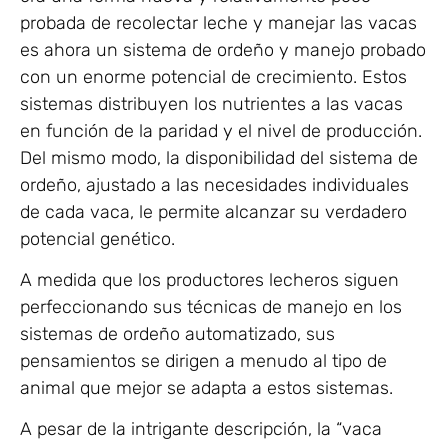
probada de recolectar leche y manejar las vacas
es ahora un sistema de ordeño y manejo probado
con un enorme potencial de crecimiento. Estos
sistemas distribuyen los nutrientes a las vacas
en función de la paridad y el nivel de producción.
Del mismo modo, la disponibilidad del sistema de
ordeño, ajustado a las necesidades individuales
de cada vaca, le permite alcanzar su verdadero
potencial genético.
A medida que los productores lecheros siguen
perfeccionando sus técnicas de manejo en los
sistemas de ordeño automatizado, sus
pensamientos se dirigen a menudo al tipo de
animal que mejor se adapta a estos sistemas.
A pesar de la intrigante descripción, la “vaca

* Problem to work on:
Above are the records; repeat their lines from the first through the line containing "Del mismo modo, la", and leave out each picture.

* Exercise response:
probada de recolectar leche y manejar las vacas
es ahora un sistema de ordeño y manejo probado
con un enorme potencial de crecimiento. Estos
sistemas distribuyen los nutrientes a las vacas
en función de la paridad y el nivel de producción.
Del mismo modo, la disponibilidad del sistema de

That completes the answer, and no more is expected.